Evaluation of Inflammation on HCjE
The degree to which PGE2 was produced by HCjE cells sensitized by IL-1β or TNF-α under various concentrations of SkQ1 was compared with the corresponding degree of PGE2 production from cells without sensitization. Data were normalized for interpretation of results. Results were reported as mean ± SD (σ). A Student’s t test was performed for statistical analysis (see Supplementary 3 for specific normalization calculations).

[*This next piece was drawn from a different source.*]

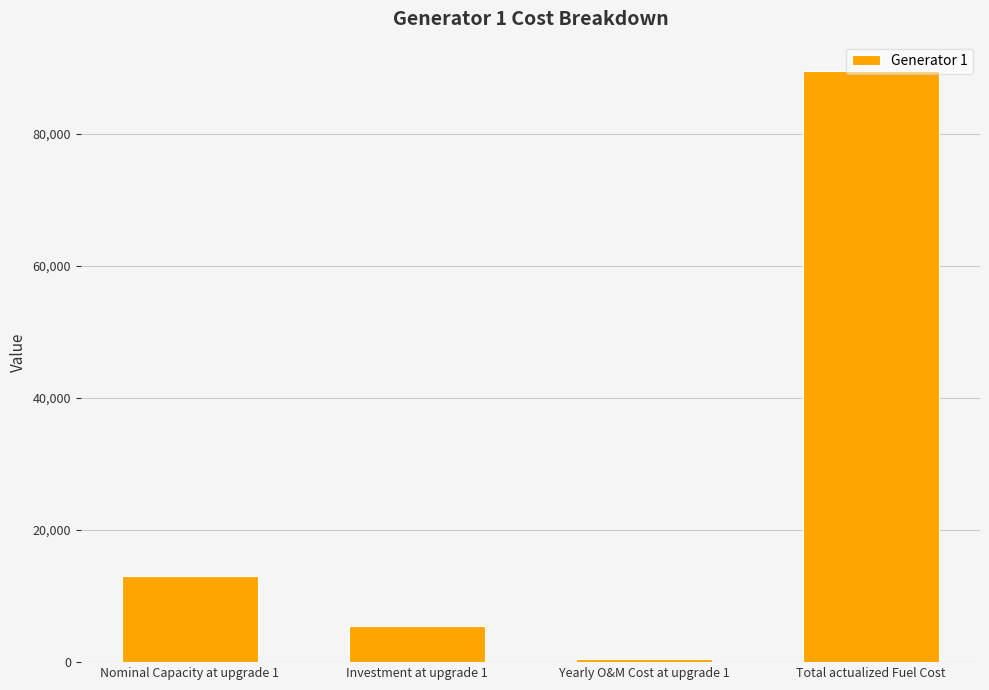

Reading right to left, what are all the values shown in this chart?

Total actualized Fuel Cost=89452.4	Yearly O&M Cost at upgrade 1=546.4	Investment at upgrade 1=5464.0	Nominal Capacity at upgrade 1=13006.4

Evaluation of Wound Healing on HCLE
The areas of wounds at various time points were calculated with ImageJ Fiji software. The whole wounded areas were used for the calculation against a reference with known dimensions, and rates of wound healing (%) of a specifically marked location at a particular time point were calculated. Results were reported as mean ± SD (σ) (see Supplementary 3 for specific calculation).